Reese shook his head.
"And you didn't threaten her? Or him?"
"We don't beat up on women," he said indignantly. "And Bannerman was already dead, wasn't he?"
He and A.K. had tailed the women over to Redbud Lane, gotten the main facts from Deputy Jamison (who hadn't thought to mention to Dwight that he'd seen the boys), and had then driven on over to Chapel Hill. "But Mama made us come on home 'cause she wanted me to open the office this morning. Besides, A.K. called from the hospital and Uncle Andrew told him he was going to be in big trouble if he didn't get home before midnight."
I glanced at my watch and knew I was going to be in big trouble if I wasn't sitting on the bench in eight minutes. * * *
Around the courthouse, the connection between Bannerman's death and my brother, his daughter, and me was such a muddle that conversations broke off whenever I appeared and no one found the nerve to broach the subject directly. "Sorry to hear about your brother," was the closest anyone came; and I pushed it all out of my mind till court adjourned for the day.

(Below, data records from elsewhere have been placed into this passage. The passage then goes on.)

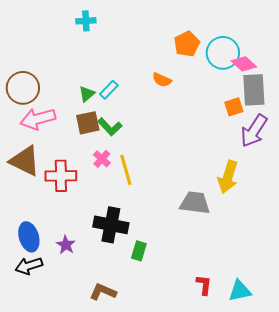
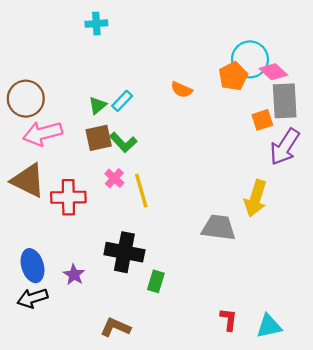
orange pentagon: (187, 44) -> (233, 76), moved

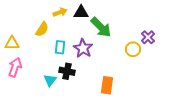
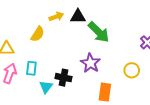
cyan rectangle: (60, 47) -> (31, 68), moved
purple star: (83, 48) -> (90, 63), moved
yellow circle: (133, 49) -> (132, 70), moved

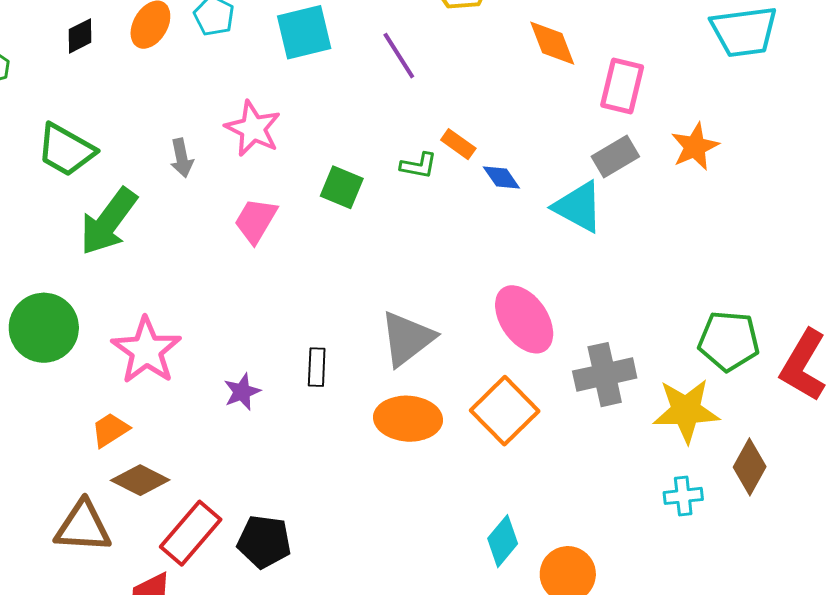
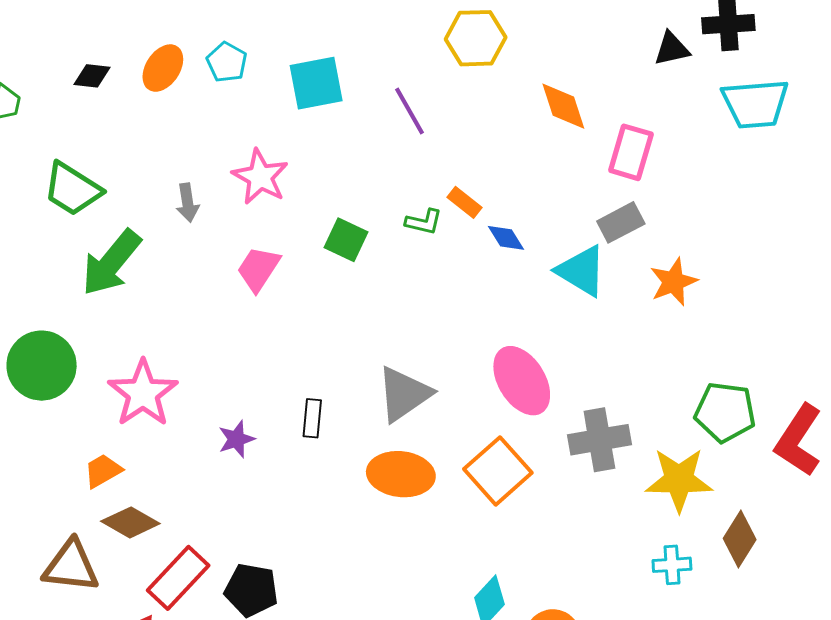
black diamond: (80, 36) -> (92, 76), turned 30
orange star: (695, 147) -> (674, 282), moved

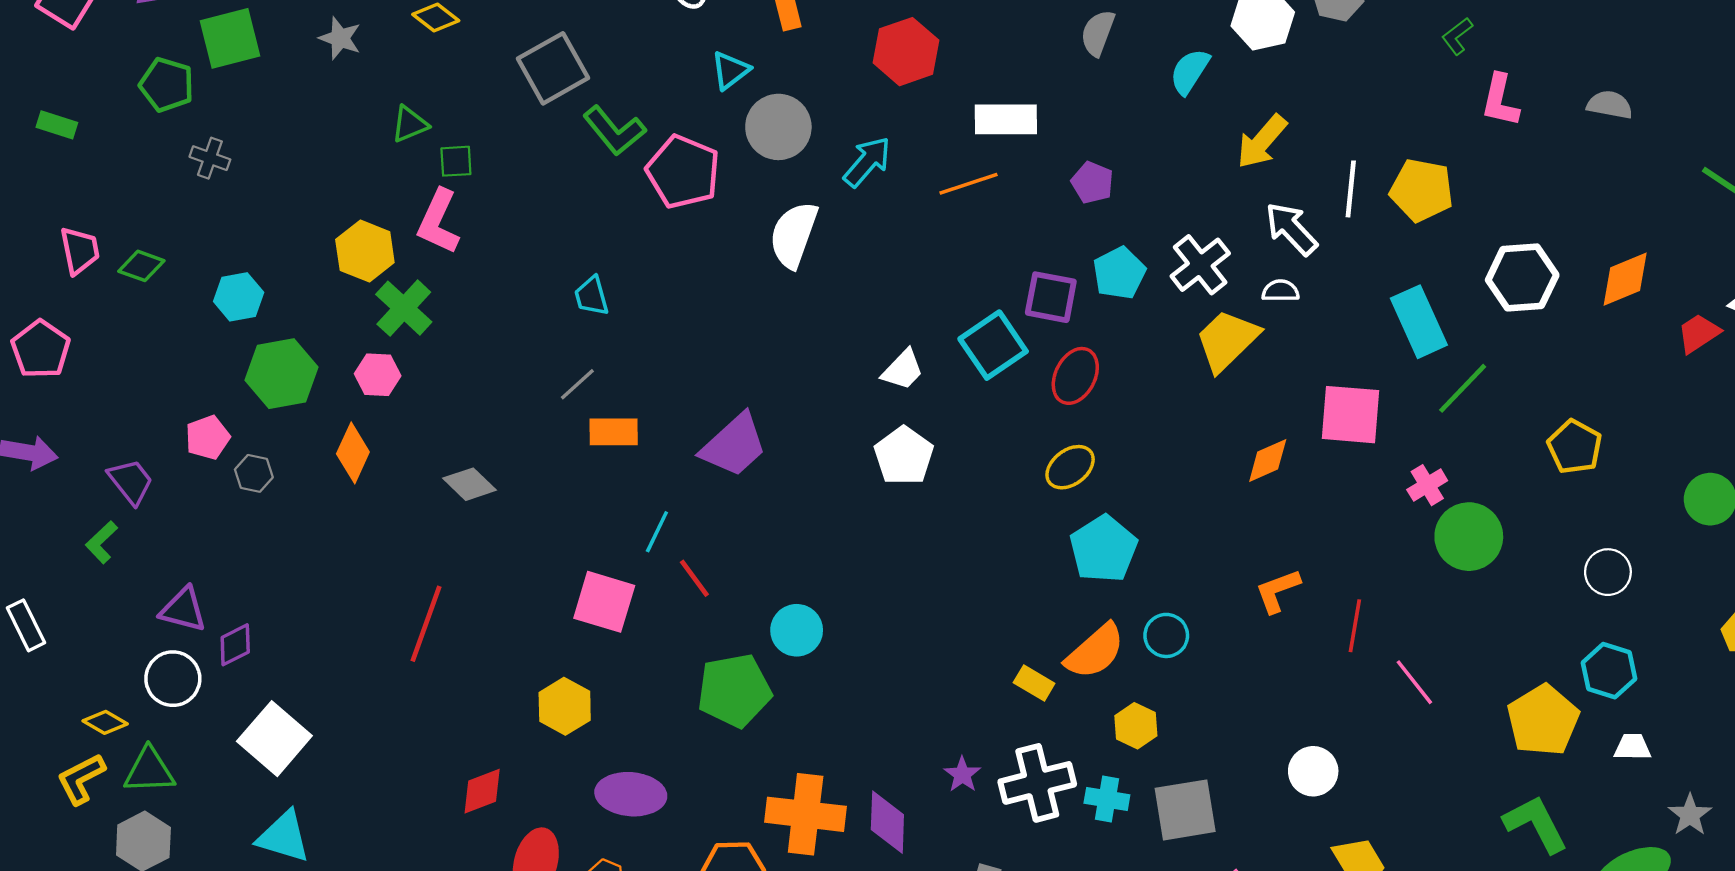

I had been a district judge for a full week now and it seemed to become more interesting every day, although cases involving drugs were more depressing than I'd expected. I can't get seriously upset about marijuana anymore. Not when there's so much hard stuff floating around the country. Heroin, crack, angel dust, China white—it's everywhere, in every stratum of Colleton County society from migrant camps to million-dollar houses, and I've pretty well reversed the never-in-a-million years position I had when I first passed the bar exam.